Pour Hélène Rossinot, médecin spécialiste en Santé publique, la réponse est évidente : mille fois oui. « Il faut reprendre les bases, expliquer ce qu’il se passe dans les pays voisins, notamment au Royaume-Uni et l’importance de se faire vacciner rapidement et avec deux doses. Mais Olivier Véran n’est plus audible, il parle tout le temps, le grand public n’écoute plus vraiment. Je referai une conférence de presse de Jean Castex au minimum. C’est une urgence », plaide-t-elle. C’est le constat qui domine : le sentiment d’urgence et de nécessité absolu de la vaccination a disparu, avec les projets de vacances, le déconfinement et la baisse spectaculaire des cas.

Certes, le variant Delta peut refournir un sentiment de risque, surtout au vu de la situation au Royaume-Uni. Mais le gouvernement n’aide pas à prendre conscience du danger. « On ne peut pas reprocher aux jeunes d’attendre septembre pour se faire vacciner puis entendre Olivier Véran déclarer qu’il laisse jusqu’à… septembre aux soignants des Ehpad pour se faire vacciner. Quel message on donne ? », s’étrangle Louis Novic, docteur généraliste.

Détailler le variant

Autre changement de cap à mener selon le docteur : apporter une information plus pointue et poussée. « Lorsqu’on voit les publications sur le fait que 40 % des nouveaux cas en Israël sont vaccinés, et l’incompréhension qui en résulte, on se dit qu’il est temps d’expliquer beaucoup mieux les choses », atteste-t-il. Notamment se concentrer plus sur les hospitalisations et les décès qui, au Royaume-Uni comme en Israël, ne suivent pas les courbes du nombre de nouveaux cas. Ou que 40 % de nouveaux cas vaccinés en Israël, dans un pays où 60 % de la population est vaccinée, montre malgré tout l’efficacité du vaccin.

Pour Louis Novic, l’idée – fausse – que le vaccin est inefficace contre le variant Delta doit être combattue (en réalité, deux doses de vaccin protègent à plus de 90 % contre le risque d’hospitalisation, même du variant Delta). « A chaque nouveau variant, on s’alarme en disant qu’on ne sait pas si le vaccin est efficace, avant de découvrir que si. Résultat : beaucoup ne retiennent que la première information, alors que c’est la seconde qu’il faut marteler », se désespère-t-il.
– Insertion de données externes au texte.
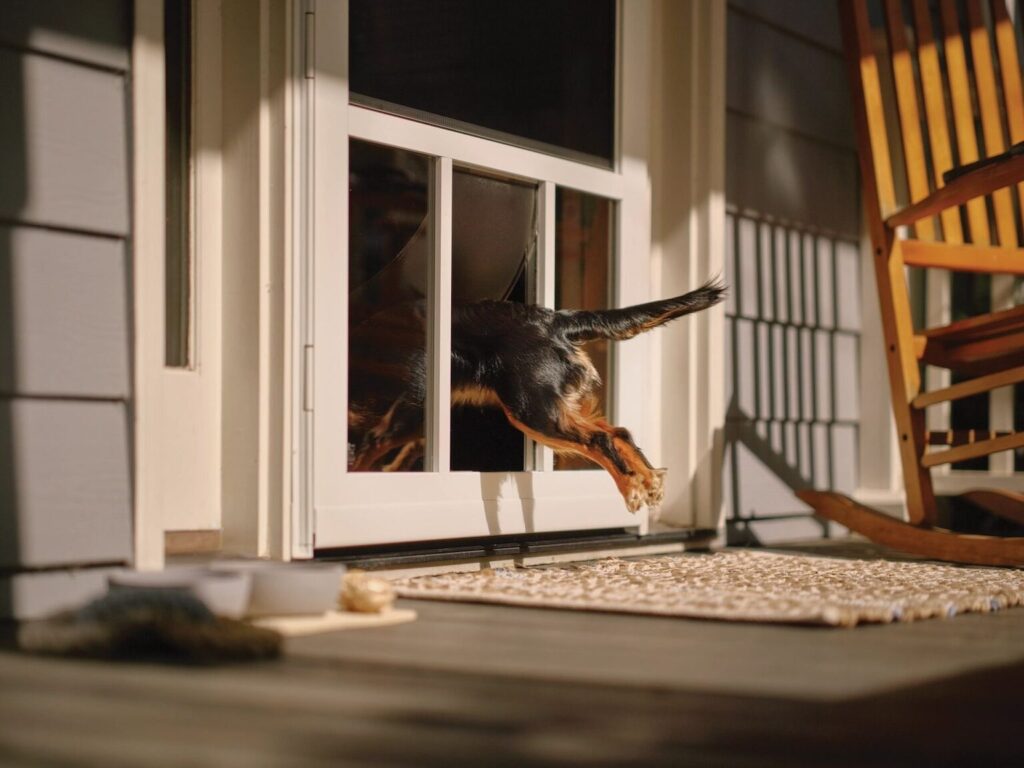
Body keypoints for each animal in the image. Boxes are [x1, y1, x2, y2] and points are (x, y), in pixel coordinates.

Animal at [348, 279, 726, 513]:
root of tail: (555, 320)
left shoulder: (397, 421)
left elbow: (363, 458)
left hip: (531, 410)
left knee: (601, 439)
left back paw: (632, 488)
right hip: (546, 406)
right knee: (619, 432)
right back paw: (647, 481)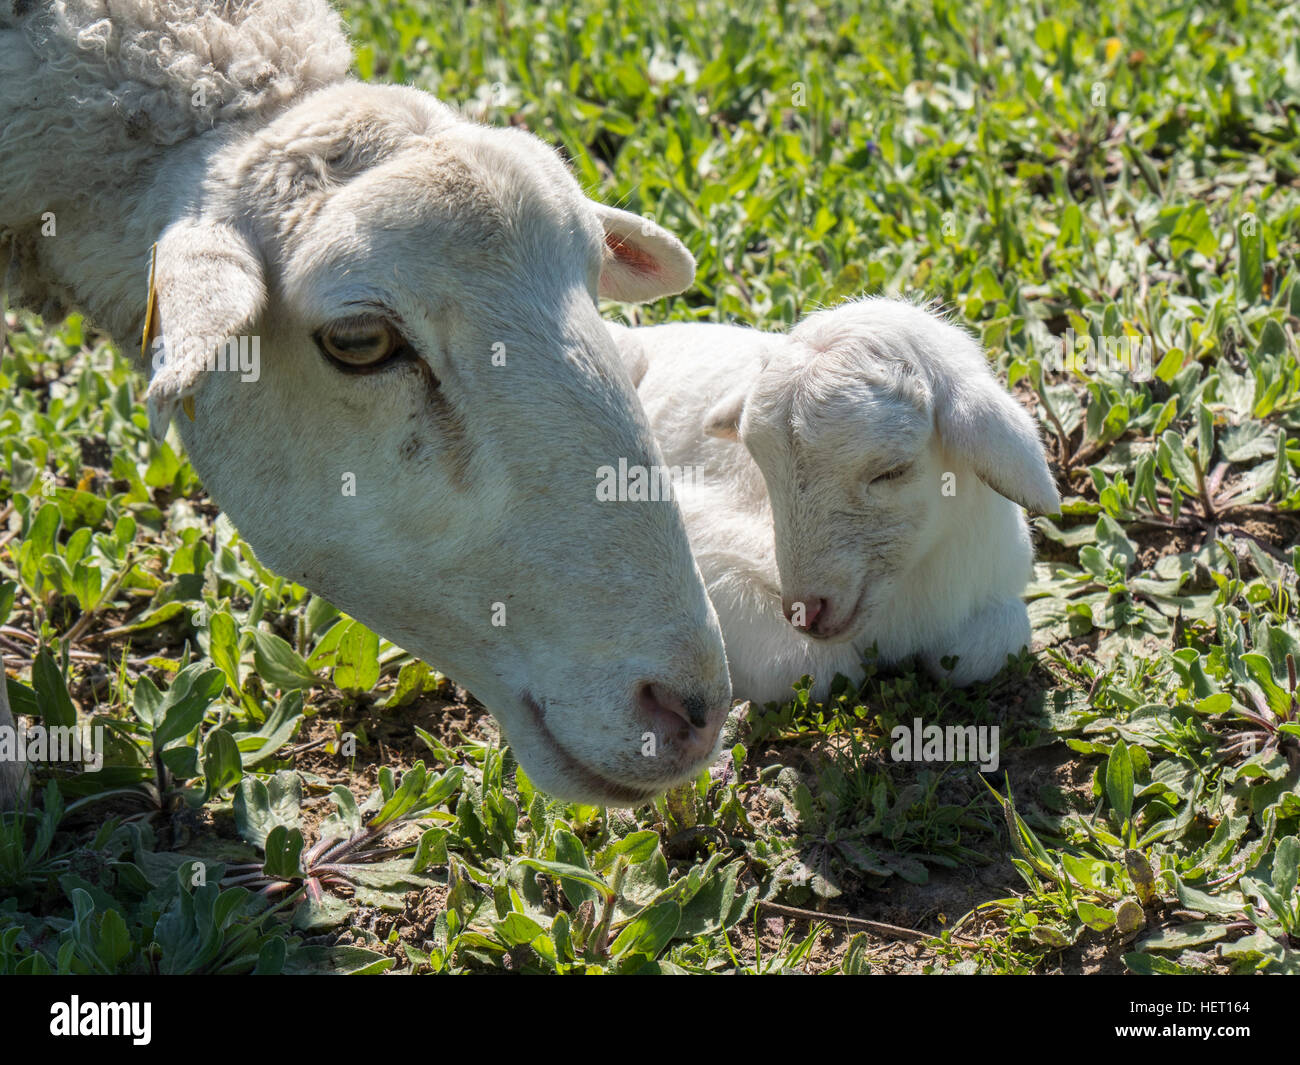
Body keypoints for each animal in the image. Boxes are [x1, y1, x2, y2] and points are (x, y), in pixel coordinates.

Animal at [609, 297, 1061, 705]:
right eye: (762, 467)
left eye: (893, 470)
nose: (806, 611)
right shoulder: (700, 533)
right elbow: (815, 668)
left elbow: (988, 646)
Hélène Rossinot est plus sceptique sur l’utilité de pousser des informations toujours plus pointues et complexes : « Je pense que les Français souffrent surtout d’une grande lassitude. Je ressens plutôt un gros décrochage dans l’intérêt, plus qu’une mauvaise compréhension des faits ».

Personnaliser la communication

Alors que faire, à part marteler le sentiment d’urgence et la nécessité d’une vaccination avant la rentrée ? Plus que les propos dits, c’est peut-être la forme qui doit changer. Et le support. Dans ce but, Hélène Rossinot produit par exemple des vidéos face caméra, afin de rendre le discours plus incarné et humain : « Il y a un besoin d’informations claires, précises et grand public. Il y a une envie de comprendre, mais une défiance envers les médias et les politiques, et parfois malheureusement envers les médecins aussi. Les gens cherchent des sources fiables d’information, on a besoin de faire cet effort. »
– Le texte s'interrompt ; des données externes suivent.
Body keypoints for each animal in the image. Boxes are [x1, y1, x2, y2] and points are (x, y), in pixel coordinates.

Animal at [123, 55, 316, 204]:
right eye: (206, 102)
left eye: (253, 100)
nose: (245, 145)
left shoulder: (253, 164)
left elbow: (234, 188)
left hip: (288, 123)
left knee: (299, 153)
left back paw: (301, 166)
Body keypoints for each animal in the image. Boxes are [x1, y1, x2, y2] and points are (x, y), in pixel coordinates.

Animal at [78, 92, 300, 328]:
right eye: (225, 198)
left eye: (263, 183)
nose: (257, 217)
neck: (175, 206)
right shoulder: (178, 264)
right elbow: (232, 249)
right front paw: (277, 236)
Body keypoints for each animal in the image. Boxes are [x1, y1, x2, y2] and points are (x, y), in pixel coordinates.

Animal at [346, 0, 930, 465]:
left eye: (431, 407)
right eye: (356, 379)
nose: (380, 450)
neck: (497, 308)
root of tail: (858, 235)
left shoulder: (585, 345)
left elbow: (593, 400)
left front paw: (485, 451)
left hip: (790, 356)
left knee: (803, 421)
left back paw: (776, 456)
Toujours dans ce but, de nombreux médecins réclament d’avoir accès aux données de vaccination de leurs patients, afin de pouvoir en parler directement avec eux. Olivier Véran a confirmé ce mardi que cet accès serait possible prochainement, sans toutefois indiquer une date.

Un sursaut positif

De quoi changer la donne ? « On se tue à le répéter, si les gens ne vont pas au vaccin, il faut que nous – et le vaccin avec – aillions vers eux », assène Louis Novic. Ceux qui se vaccinent cette semaine devraient, entre les délais de la seconde dose et des deux semaines qui suivent pour obtenir l’immunité maximale, être considéré comme au mieux protégé à partir du 25 août seulement, soit pile avant la rentrée de septembre tant crainte sur le front sanitaire.
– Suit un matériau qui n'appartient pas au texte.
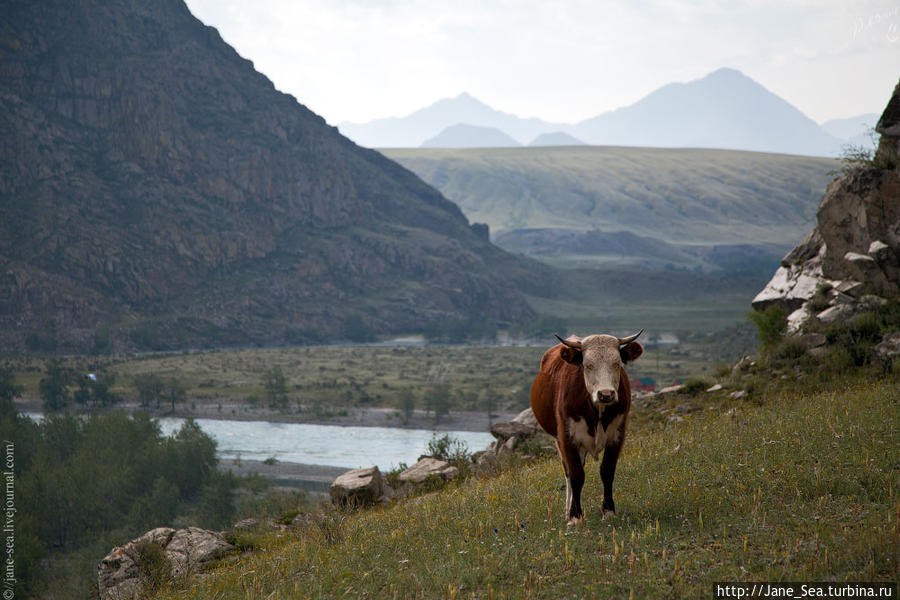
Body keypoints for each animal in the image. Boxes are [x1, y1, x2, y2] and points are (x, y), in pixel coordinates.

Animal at [532, 332, 644, 524]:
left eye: (617, 363)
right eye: (588, 365)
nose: (606, 394)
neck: (597, 411)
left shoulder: (618, 435)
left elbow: (607, 471)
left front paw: (608, 511)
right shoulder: (567, 438)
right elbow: (576, 475)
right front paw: (575, 516)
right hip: (559, 441)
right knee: (568, 472)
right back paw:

Tout n’est pas perdu, loin de là. Les injonctions à se faire vacciner qu’on entend depuis quelques jours semblent même porter un peu leur fruit. Olivier Véran a annoncé que cette semaine, les prises de premiers rendez-vous de vaccination repartaient à la hausse, entre + 10 à et 20 %, par rapport à la semaine précédente. Un sursaut à transformer en nette accélération.